This paper is concerned with the problem of obtaining higher approximations to the flow past a sphere and a circular cylinder than those represented by the well-known solutions of Stokes and Oseen. Since the perturbation theory arising from the consideration of small non-zero Reynolds numbers is a singular one, the problem is largely that of devising suitable techniques for taking this singularity into account when expanding the solution for small Reynolds numbers.

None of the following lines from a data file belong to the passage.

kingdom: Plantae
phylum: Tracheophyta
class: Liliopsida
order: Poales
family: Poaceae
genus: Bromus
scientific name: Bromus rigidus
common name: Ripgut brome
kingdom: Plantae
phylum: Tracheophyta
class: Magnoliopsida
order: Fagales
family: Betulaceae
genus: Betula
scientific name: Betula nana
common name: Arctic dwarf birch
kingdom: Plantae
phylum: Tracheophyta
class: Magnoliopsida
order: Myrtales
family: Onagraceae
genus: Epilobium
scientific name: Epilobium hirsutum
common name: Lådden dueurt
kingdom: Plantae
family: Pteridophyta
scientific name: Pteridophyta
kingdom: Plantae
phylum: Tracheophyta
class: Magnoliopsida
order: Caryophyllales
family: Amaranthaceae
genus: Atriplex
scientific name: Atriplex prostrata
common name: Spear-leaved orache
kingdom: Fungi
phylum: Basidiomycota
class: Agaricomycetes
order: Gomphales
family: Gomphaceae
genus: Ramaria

The technique adopted is as follows. Separate, locally valid (in general), expansions of the stream function are developed for the regions close to, and far from, the obstacle. Reasons are presented for believing that these ‘Stokes’ and ‘Oseen’ expansions are, respectively, of the forms
$\Sigma \;f_n(R) \psi_n(r, \theta)$ and $\Sigma \; F_n(R) \Psi_n(R_r, \theta)$
where (r, θ) are spherical or cylindrical polar coordinates made dimensionless with the radius of the obstacle, R is the Reynolds number, and $f_{(n+1)}|f_n$ and $F_{n+1}|F_n$ vanish with R. Substitution of these expansions in the Navier-Stokes equation then yields a set of differential equations for the coefficients ψn and Ψn, but only one set of physical boundary conditions is applicable to each expansion (the no-slip conditions for the Stokes expansion, and the uniform-stream condition for the Oseen expansion) so that unique solutions cannot be derived immediately. However, the fact that the two expansions are (in principle) both derived from the same exact solution leads to a ‘matching’ procedure which yields further boundary conditions for each expansion. It is thus possible to determine alternately successive terms in each expansion.
The leading terms of the expansions are shown to be closely related to the original solutions of Stokes and Oseen, and detailed results for some further terms are obtained.